Nach einer möglichen Verurteilung vor einem Zivilgericht drohe Inter die Aberkennung des Meistertitels 2006 und beiden Vereinen hohe Strafen bis hin zum Zwangsabstieg, schreibt die "Gazzetta dello Sport".
"Das ist absurd. Inter-Fans können beruhigt sein, wir werden den Titel 2006 nicht verlieren", entgegnete Moratti aber in einem Gespräch mit Journalisten am Donnerstag.Die Ermittlungen der Mailänder Justizbehörden betreffen die Jahre 2003 bis 2005. Gegen Champions-League-Sieger Milan und dessen Vize-Präsidenten Adriano Galliani laufen ebenfalls Ermittlungen. Auch Galliani wies die Vorwürfe entschieden zurück. "Die Bilanzen unseres Klubs bezüglich der Einschreibung für die Meisterschaften 2004/2005 und 2005/2006 sind total in Ordnung", meinte Galliani.

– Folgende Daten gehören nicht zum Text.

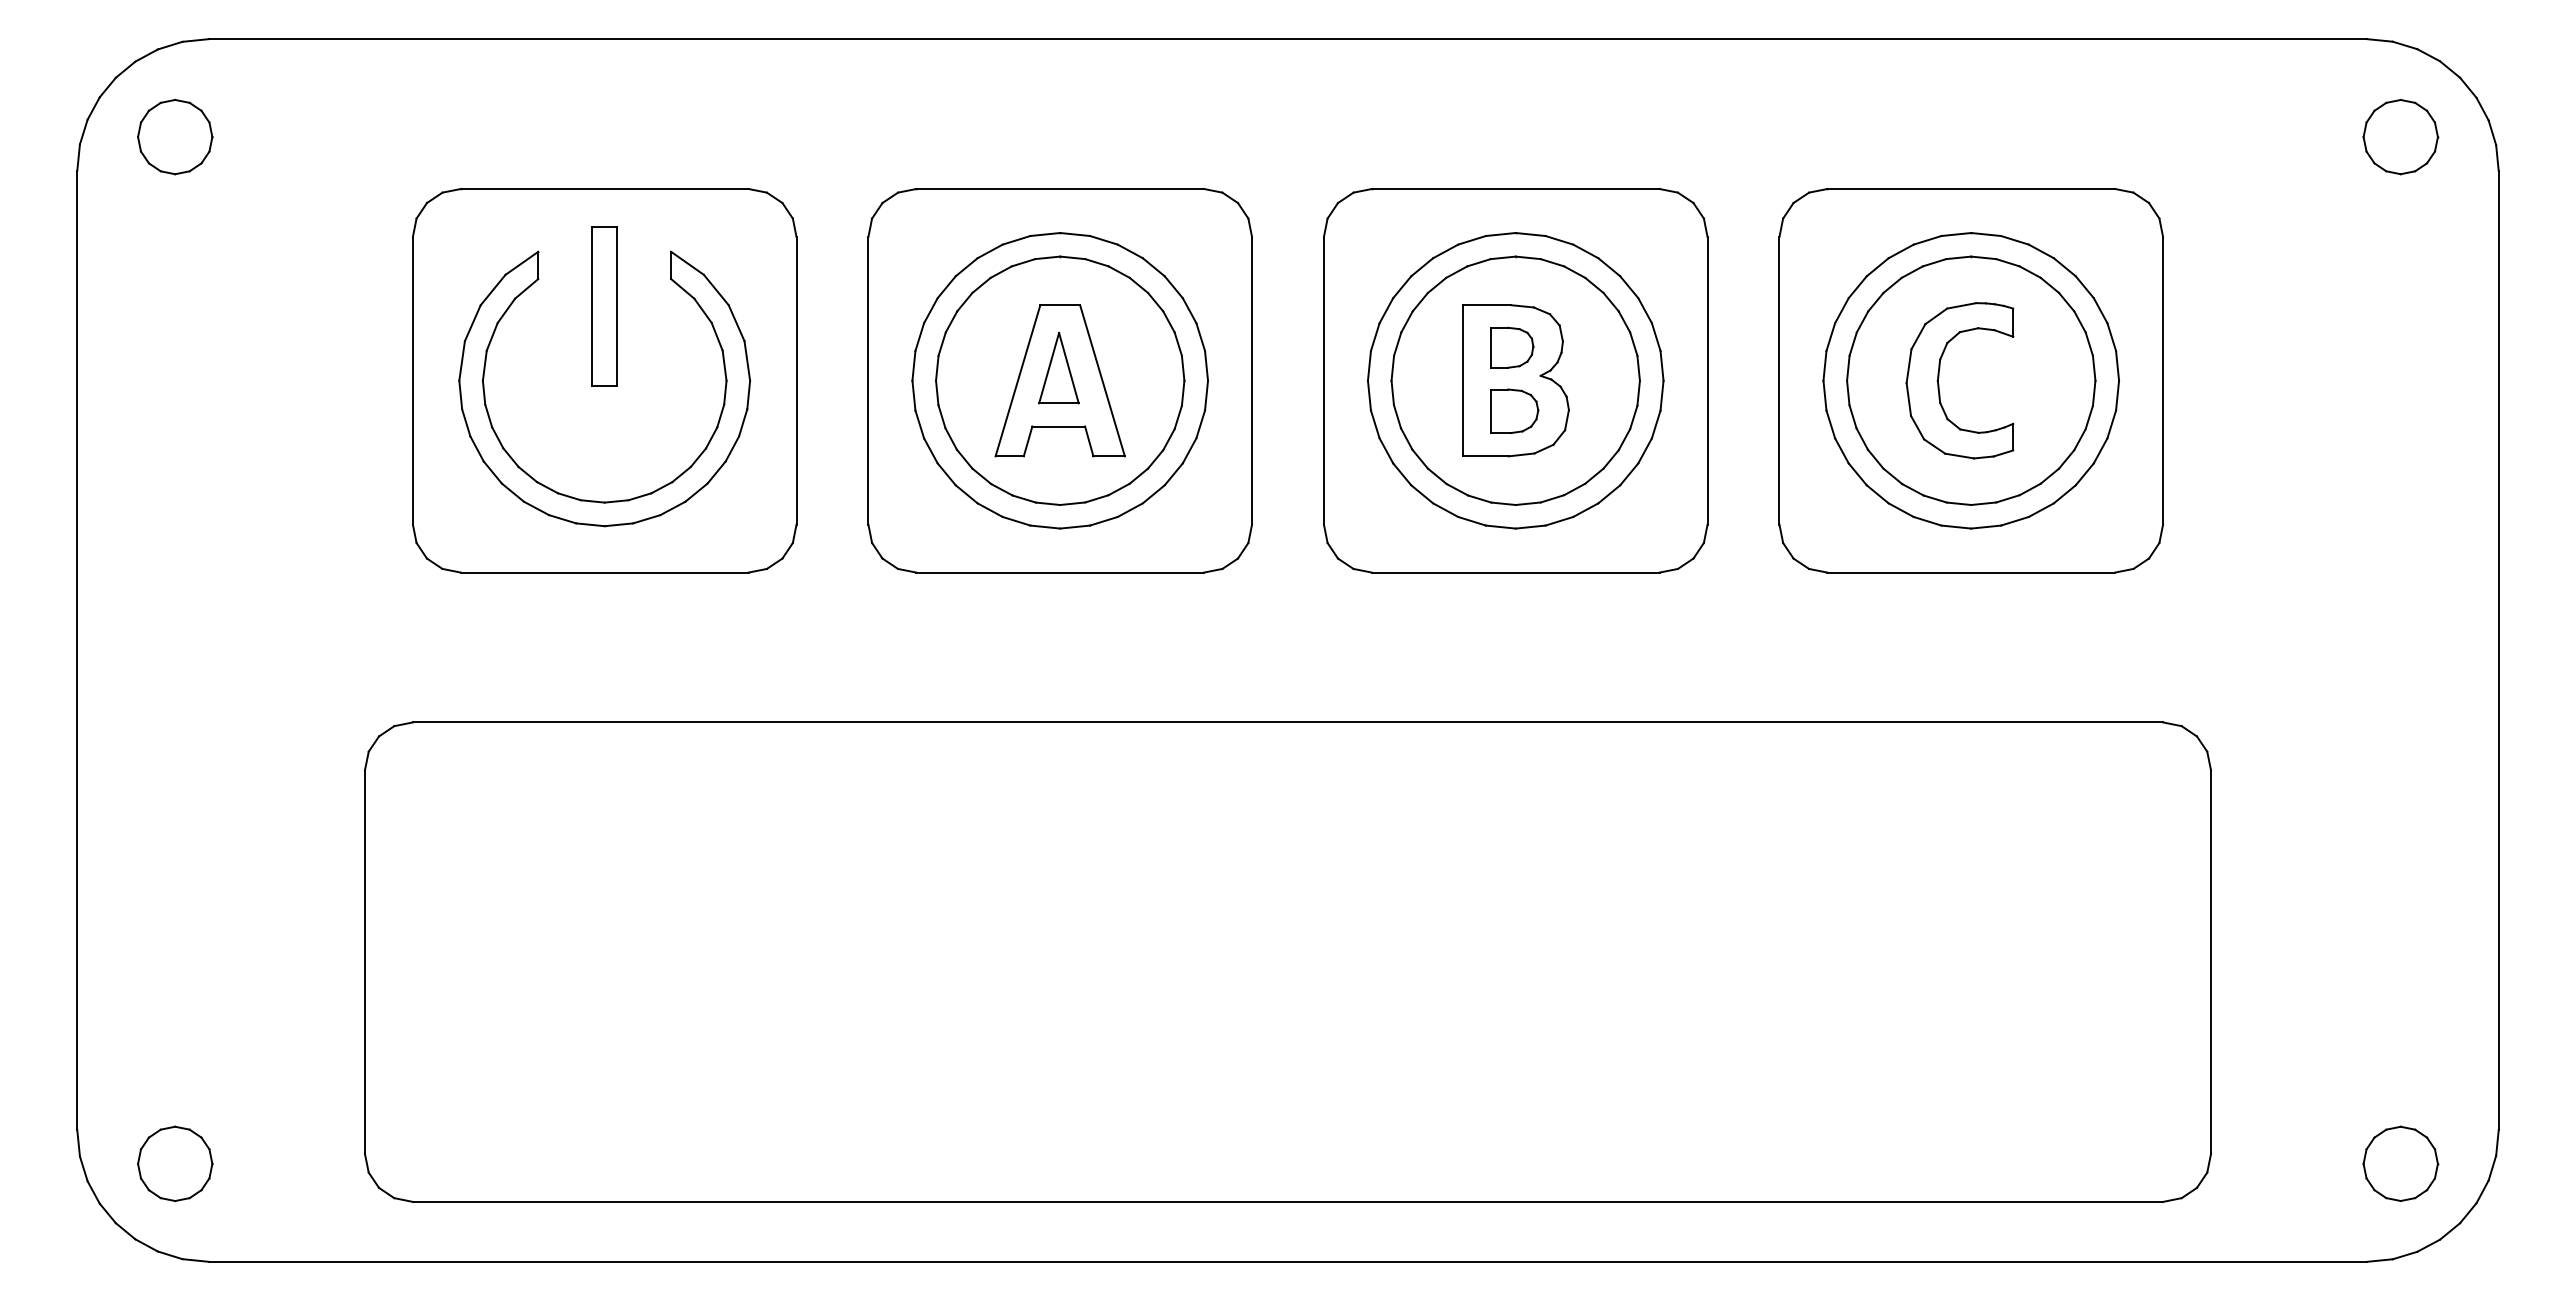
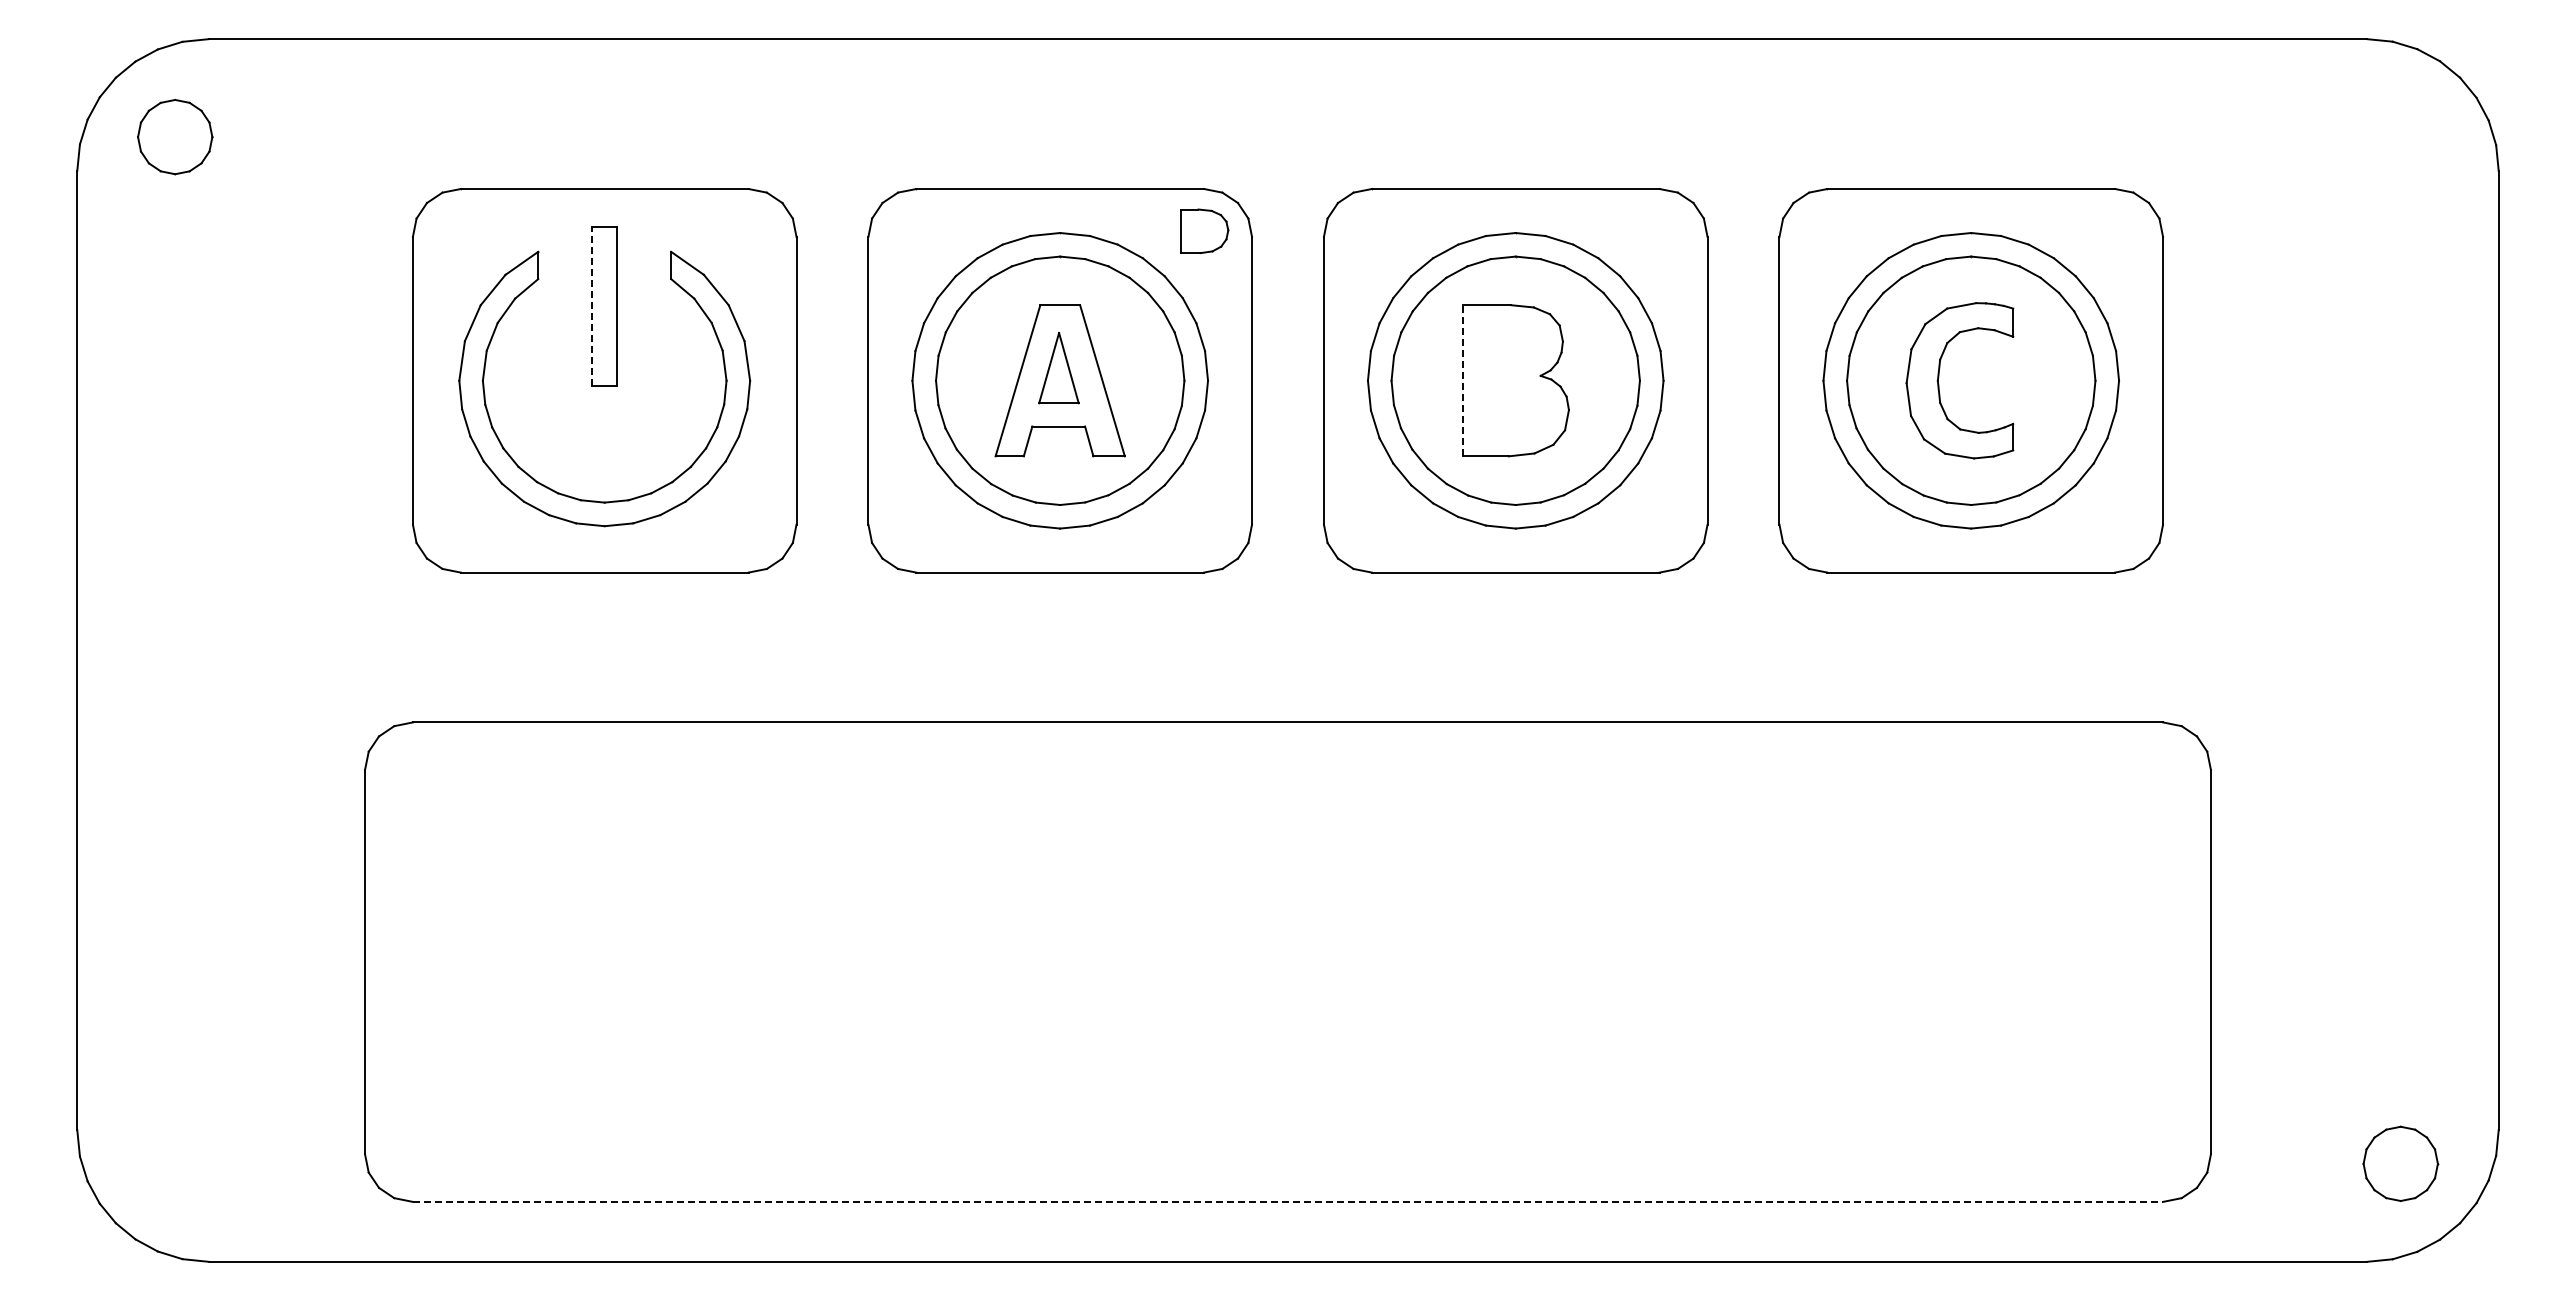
part at (2400, 137): present -> none
line at (592, 306): solid -> dashed
part at (1512, 347): present -> none
line at (1462, 380): solid -> dashed
part at (1514, 410) position: (1514, 410) -> (1204, 230)
part at (175, 1163): present -> none
line at (1288, 1201): solid -> dashed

Man man, hört das denn nie auf? Dieses Land, so schön es zum Urlaub machen auch ist, Stinkt von oben bis unten...

Voodoo
21.06.2007, 19:55
oh mann. hoffenltich werden die Strafen folgen. Sport ist echt nicht mehr das was es mal war. In einer Ecke hört man von Doping. In der anderen Ecke von Absprachen und hier von Manipulationen.... :(

Castor
21.06.2007, 20:18
[...]Sport ist echt nicht mehr das was es mal war. In einer Ecke hört man von Doping. In der anderen Ecke von Absprachen und hier von Manipulationen.... :(

naja, dass ist doch nix neues. Man denke an den Bundesliga Skandal in den 60er (oder war's Anfang der 70er) mit Scheisse 05 und Bielefeld.
Es gibt auch klare Fakten, die besagen, dass im Prinzip jeder Tour Sieger seit den 60er Jahren gedopt war bzw. gewesen sein muss. Sind immer alle mal erwischt worden, auch wenn es eben teilweise keine Konsequenzen hatte.